:: Task description ::
Reproduce every line of text in the material below word for word, leaving out the pictures.

Stored data entries:

-- Opening Marker --

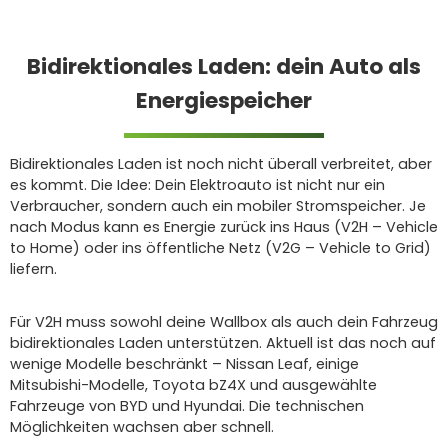
Bidirektionales Laden: dein Auto als
Energiespeicher
Bidirektionales Laden ist noch nicht überall verbreitet, aber
es kommt. Die Idee: Dein Elektroauto ist nicht nur ein
Verbraucher, sondern auch ein mobiler Stromspeicher. Je
nach Modus kann es Energie zurück ins Haus (V2H – Vehicle
to Home) oder ins öffentliche Netz (V2G – Vehicle to Grid)
liefern.
Für V2H muss sowohl deine Wallbox als auch dein Fahrzeug
bidirektionales Laden unterstützen. Aktuell ist das noch auf
wenige Modelle beschränkt – Nissan Leaf, einige
Mitsubishi-Modelle, Toyota bZ4X und ausgewählte
Fahrzeuge von BYD und Hyundai. Die technischen
Möglichkeiten wachsen aber schnell.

-- Closing Marker --

:: Exercise solution ::
Bidirektionales Laden: dein Auto als
Energiespeicher
Bidirektionales Laden ist noch nicht überall verbreitet, aber
es kommt. Die Idee: Dein Elektroauto ist nicht nur ein
Verbraucher, sondern auch ein mobiler Stromspeicher. Je
nach Modus kann es Energie zurück ins Haus (V2H – Vehicle
to Home) oder ins öffentliche Netz (V2G – Vehicle to Grid)
liefern.
Für V2H muss sowohl deine Wallbox als auch dein Fahrzeug
bidirektionales Laden unterstützen. Aktuell ist das noch auf
wenige Modelle beschränkt – Nissan Leaf, einige
Mitsubishi-Modelle, Toyota bZ4X und ausgewählte
Fahrzeuge von BYD und Hyundai. Die technischen
Möglichkeiten wachsen aber schnell.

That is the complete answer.